WHAT YOU SHOULD DO:
Retype the entries below exactly, and keep every picture out of your version.

------------------------------------------------------------

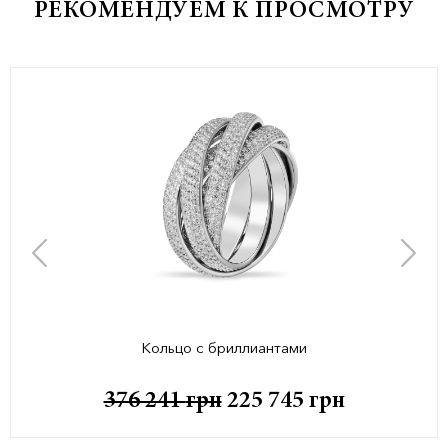
РЕКОМЕНДУЕМ К ПРОСМОТРУ
Кольцо с бриллиантами
376 241
грн
225 745
грн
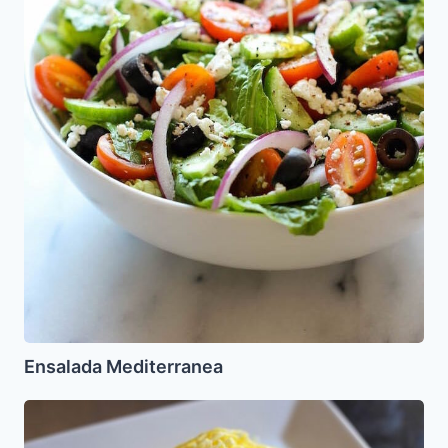
Ensalada Mediterranea
Fideos
de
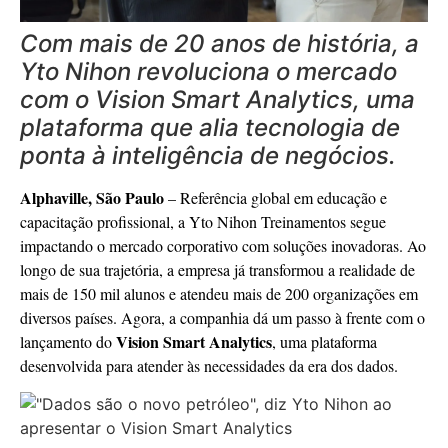
Com mais de 20 anos de história, a
Yto Nihon revoluciona o mercado
com o Vision Smart Analytics, uma
plataforma que alia tecnologia de
ponta à inteligência de negócios.
Alphaville, São Paulo
– Referência global em educação e
capacitação profissional, a Yto Nihon Treinamentos segue
impactando o mercado corporativo com soluções inovadoras. Ao
longo de sua trajetória, a empresa já transformou a realidade de
mais de 150 mil alunos e atendeu mais de 200 organizações em
diversos países. Agora, a companhia dá um passo à frente com o
Vision Smart Analytics
lançamento do
, uma plataforma
desenvolvida para atender às necessidades da era dos dados.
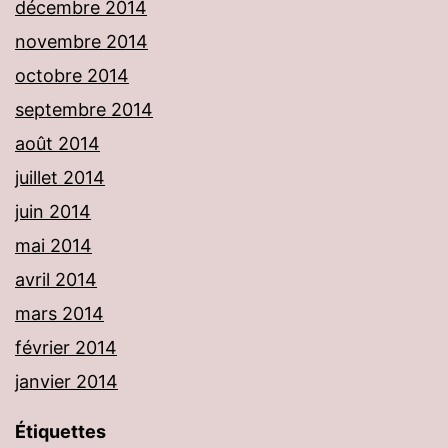
décembre 2014
novembre 2014
octobre 2014
septembre 2014
août 2014
juillet 2014
juin 2014
mai 2014
avril 2014
mars 2014
février 2014
janvier 2014
Étiquettes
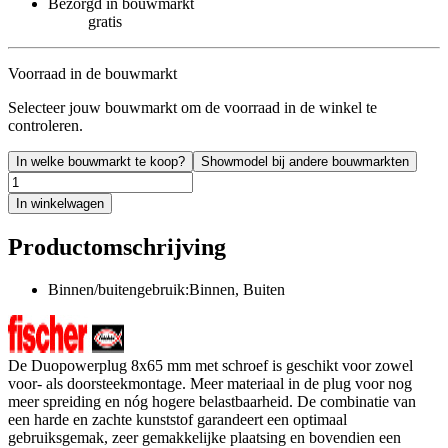
Bezorgd in bouwmarkt
gratis
Voorraad in de bouwmarkt
Selecteer jouw bouwmarkt om de voorraad in de winkel te
controleren.
In welke bouwmarkt te koop?
Showmodel bij andere bouwmarkten
In winkelwagen
Productomschrijving
Binnen/buitengebruik:Binnen, Buiten
De Duopowerplug 8x65 mm met schroef is geschikt voor zowel
voor- als doorsteekmontage. Meer materiaal in de plug voor nog
meer spreiding en nóg hogere belastbaarheid. De combinatie van
een harde en zachte kunststof garandeert een optimaal
gebruiksgemak, zeer gemakkelijke plaatsing en bovendien een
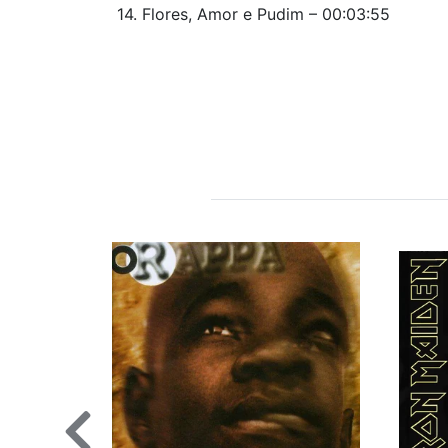
14. Flores, Amor e Pudim – 00:03:55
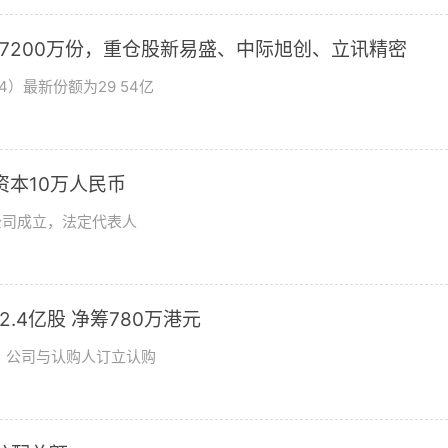
加7200万份，重仓股新易盛、中际旭创、立讯精密
4）最新份额为29 54亿
资本10万人民币
公司成立，法定代表人
发2.4亿股 净筹780万港元
日，公司与认购人订立认购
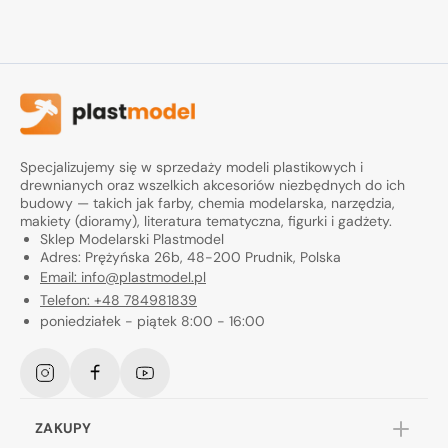
Specjalizujemy się w sprzedaży modeli plastikowych i
drewnianych oraz wszelkich akcesoriów niezbędnych do ich
budowy — takich jak farby, chemia modelarska, narzędzia,
makiety (dioramy), literatura tematyczna, figurki i gadżety.
Sklep Modelarski Plastmodel
Adres: Prężyńska 26b, 48-200 Prudnik, Polska
Email: info@plastmodel.pl
Telefon: +48 784981839
poniedziałek - piątek 8:00 - 16:00
Instagram
Facebook
YouTube
ZAKUPY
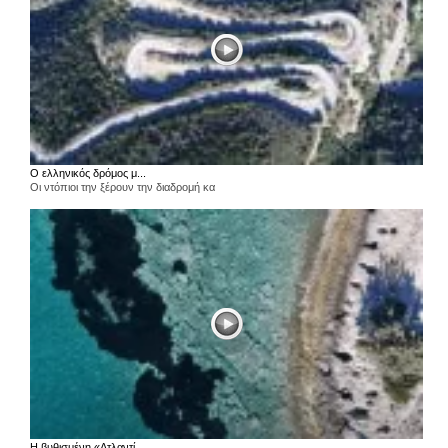
Ο ελληνικός δρόμος μ...
Οι ντόπιοι την ξέρουν την διαδρομή κα
Η βυθισμένη «Ατλαντί...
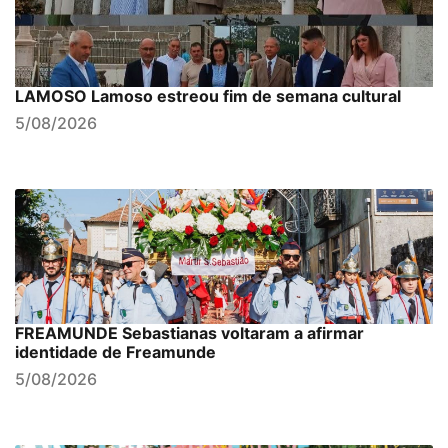
LAMOSO Lamoso estreou fim de semana cultural
5/08/2026
FREAMUNDE Sebastianas voltaram a afirmar
identidade de Freamunde
5/08/2026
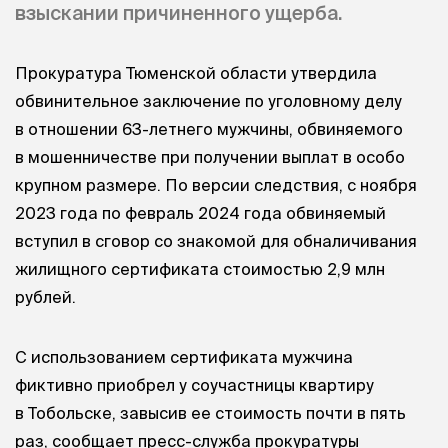
взыскании причиненного ущерба.
Прокуратура Тюменской области утвердила
обвинительное заключение по уголовному делу
в отношении 63-летнего мужчины, обвиняемого
в мошенничестве при получении выплат в особо
крупном размере. По версии следствия, с ноября
2023 года по февраль 2024 года обвиняемый
вступил в сговор со знакомой для обналичивания
жилищного сертификата стоимостью 2,9 млн
рублей.
С использованием сертификата мужчина
фиктивно приобрел у соучастницы квартиру
в Тобольске, завысив ее стоимость почти в пять
раз, сообщает пресс-служба прокуратуры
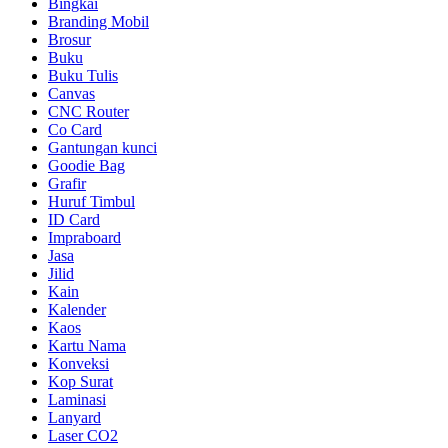
Bingkai
Branding Mobil
Brosur
Buku
Buku Tulis
Canvas
CNC Router
Co Card
Gantungan kunci
Goodie Bag
Grafir
Huruf Timbul
ID Card
Impraboard
Jasa
Jilid
Kain
Kalender
Kaos
Kartu Nama
Konveksi
Kop Surat
Laminasi
Lanyard
Laser CO2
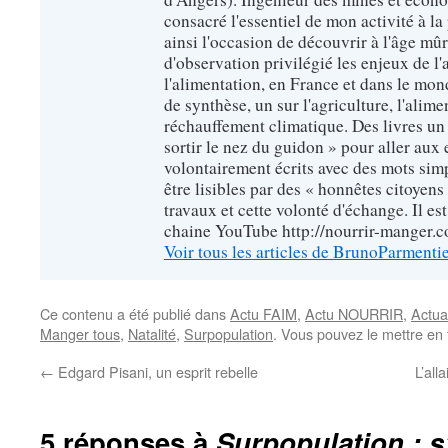
consacré l'essentiel de mon activité à la p
ainsi l'occasion de découvrir à l'âge mû
d'observation privilégié les enjeux de l'
l'alimentation, en France et dans le monde
de synthèse, un sur l'agriculture, l'alimen
réchauffement climatique. Des livres un 
sortir le nez du guidon » pour aller aux 
volontairement écrits avec des mots sim
être lisibles par des « honnêtes citoyen
travaux et cette volonté d'échange. Il es
chaine YouTube http://nourrir-manger.
Voir tous les articles de BrunoParmenti
Ce contenu a été publié dans
Actu FAIM
,
Actu NOURRIR
,
Actua
Manger tous
,
Natalité
,
Surpopulation
. Vous pouvez le mettre en
←
Edgard Pisani, un esprit rebelle
L’all
5 réponses à
Surpopulation : s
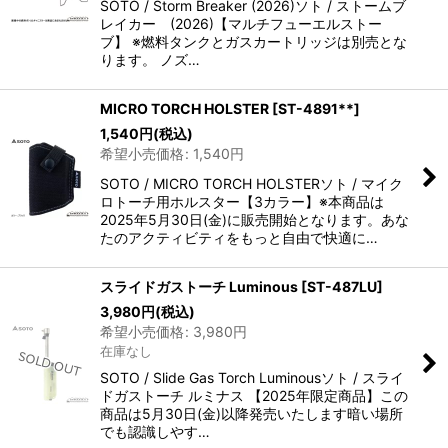
SOTO / Storm Breaker (2026)ソト / ストームブ
レイカー (2026)【マルチフューエルストー
ブ】 ※燃料タンクとガスカートリッジは別売とな
ります。 ノズ…
MICRO TORCH HOLSTER
[
ST-4891**
]
1,540
円
(税込)
希望小売価格
:
1,540
円
SOTO / MICRO TORCH HOLSTERソト / マイク
ロトーチ用ホルスター【3カラー】※本商品は
2025年5月30日(金)に販売開始となります。あな
たのアクティビティをもっと自由で快適に…
スライドガストーチ Luminous
[
ST-487LU
]
3,980
円
(税込)
希望小売価格
:
3,980
円
在庫なし
SOTO / Slide Gas Torch Luminousソト / スライ
ドガストーチ ルミナス 【2025年限定商品】この
商品は5月30日(金)以降発売いたします暗い場所
でも認識しやす…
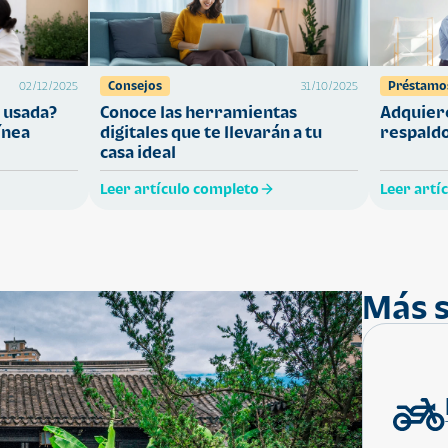
Consejos
Préstamo
02/12/2025
31/10/2025
 usada?
Conoce las herramientas
Adquiere
ínea
digitales que te llevarán a tu
respaldo
casa ideal
Leer artículo completo
Leer artí
Más s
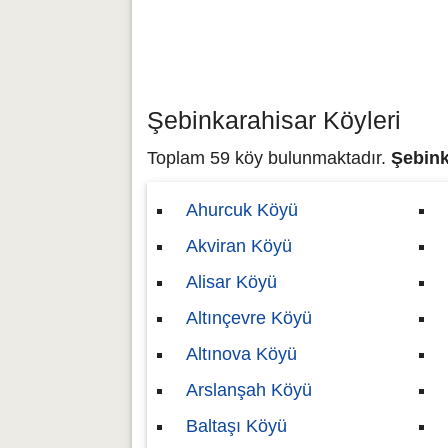
Şebinkarahisar Köyleri
Toplam 59 köy bulunmaktadır.
Şebink
Ahurcuk Köyü
Akviran Köyü
Alisar Köyü
Altınçevre Köyü
Altınova Köyü
Arslanşah Köyü
Baltaşı Köyü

------------------------------------------------------------

ANSWER SPACE:
РЕКОМЕНДУЕМ К ПРОСМОТРУ
Кольцо с бриллиантами
376 241
грн
225 745
грн
Ensalada Mediterranea
Fideos
de
Com mais de 20 anos de história, a
Yto Nihon revoluciona o mercado
com o Vision Smart Analytics, uma
plataforma que alia tecnologia de
ponta à inteligência de negócios.
Alphaville, São Paulo
– Referência global em educação e
capacitação profissional, a Yto Nihon Treinamentos segue
impactando o mercado corporativo com soluções inovadoras. Ao
longo de sua trajetória, a empresa já transformou a realidade de
mais de 150 mil alunos e atendeu mais de 200 organizações em
diversos países. Agora, a companhia dá um passo à frente com o
Vision Smart Analytics
lançamento do
, uma plataforma
desenvolvida para atender às necessidades da era dos dados.
décembre 2014
novembre 2014
octobre 2014
septembre 2014
août 2014
juillet 2014
juin 2014
mai 2014
avril 2014
mars 2014
février 2014
janvier 2014
Étiquettes
Bezorgd in bouwmarkt
gratis
Voorraad in de bouwmarkt
Selecteer jouw bouwmarkt om de voorraad in de winkel te
controleren.
In welke bouwmarkt te koop?
Showmodel bij andere bouwmarkten
In winkelwagen
Productomschrijving
Binnen/buitengebruik:Binnen, Buiten
De Duopowerplug 8x65 mm met schroef is geschikt voor zowel
voor- als doorsteekmontage. Meer materiaal in de plug voor nog
meer spreiding en nóg hogere belastbaarheid. De combinatie van
een harde en zachte kunststof garandeert een optimaal
gebruiksgemak, zeer gemakkelijke plaatsing en bovendien een
14. Flores, Amor e Pudim – 00:03:55
加7200万份，重仓股新易盛、中际旭创、立讯精密
4）最新份额为29 54亿
资本10万人民币
公司成立，法定代表人
发2.4亿股 净筹780万港元
日，公司与认购人订立认购
Specjalizujemy się w sprzedaży modeli plastikowych i
drewnianych oraz wszelkich akcesoriów niezbędnych do ich
budowy — takich jak farby, chemia modelarska, narzędzia,
makiety (dioramy), literatura tematyczna, figurki i gadżety.
Sklep Modelarski Plastmodel
Adres: Prężyńska 26b, 48-200 Prudnik, Polska
Email: info@plastmodel.pl
Telefon: +48 784981839
poniedziałek - piątek 8:00 - 16:00
Instagram
Facebook
YouTube
ZAKUPY
Ο ελληνικός δρόμος μ...
Οι ντόπιοι την ξέρουν την διαδρομή κα
Η βυθισμένη «Ατλαντί...
LAMOSO Lamoso estreou fim de semana cultural
5/08/2026
FREAMUNDE Sebastianas voltaram a afirmar
identidade de Freamunde
5/08/2026
взыскании причиненного ущерба.
Прокуратура Тюменской области утвердила
обвинительное заключение по уголовному делу
в отношении 63-летнего мужчины, обвиняемого
в мошенничестве при получении выплат в особо
крупном размере. По версии следствия, с ноября
2023 года по февраль 2024 года обвиняемый
вступил в сговор со знакомой для обналичивания
жилищного сертификата стоимостью 2,9 млн
рублей.
С использованием сертификата мужчина
фиктивно приобрел у соучастницы квартиру
в Тобольске, завысив ее стоимость почти в пять
раз, сообщает пресс-служба прокуратуры
Bingkai
Branding Mobil
Brosur
Buku
Buku Tulis
Canvas
CNC Router
Co Card
Gantungan kunci
Goodie Bag
Grafir
Huruf Timbul
ID Card
Impraboard
Jasa
Jilid
Kain
Kalender
Kaos
Kartu Nama
Konveksi
Kop Surat
Laminasi
Lanyard
Laser CO2
consacré l'essentiel de mon activité à la p
ainsi l'occasion de découvrir à l'âge mû
d'observation privilégié les enjeux de l'
l'alimentation, en France et dans le monde
de synthèse, un sur l'agriculture, l'alimen
réchauffement climatique. Des livres un 
sortir le nez du guidon » pour aller aux 
volontairement écrits avec des mots sim
être lisibles par des « honnêtes citoyen
travaux et cette volonté d'échange. Il es
chaine YouTube http://nourrir-manger.
Voir tous les articles de BrunoParmenti
Ce contenu a été publié dans
Actu FAIM
,
Actu NOURRIR
,
Actua
Manger tous
,
Natalité
,
Surpopulation
. Vous pouvez le mettre en
←
Edgard Pisani, un esprit rebelle
L’all
5 réponses à
Surpopulation : s
SOTO / Storm Breaker (2026)ソト / ストームブ
レイカー (2026)【マルチフューエルストー
ブ】 ※燃料タンクとガスカートリッジは別売とな
ります。 ノズ…
MICRO TORCH HOLSTER
[
ST-4891**
]
1,540
円
(税込)
希望小売価格
:
1,540
円
SOTO / MICRO TORCH HOLSTERソト / マイク
ロトーチ用ホルスター【3カラー】※本商品は
2025年5月30日(金)に販売開始となります。あな
たのアクティビティをもっと自由で快適に…
スライドガストーチ Luminous
[
ST-487LU
]
3,980
円
(税込)
希望小売価格
:
3,980
円
在庫なし
SOTO / Slide Gas Torch Luminousソト / スライ
ドガストーチ ルミナス 【2025年限定商品】この
商品は5月30日(金)以降発売いたします暗い場所
でも認識しやす…
Consejos
Préstamo
02/12/2025
31/10/2025
 usada?
Conoce las herramientas
Adquiere
ínea
digitales que te llevarán a tu
respaldo
casa ideal
Leer artículo completo
Leer artí
Más s
Şebinkarahisar Köyleri
Toplam 59 köy bulunmaktadır.
Şebink
Ahurcuk Köyü
Akviran Köyü
Alisar Köyü
Altınçevre Köyü
Altınova Köyü
Arslanşah Köyü
Baltaşı Köyü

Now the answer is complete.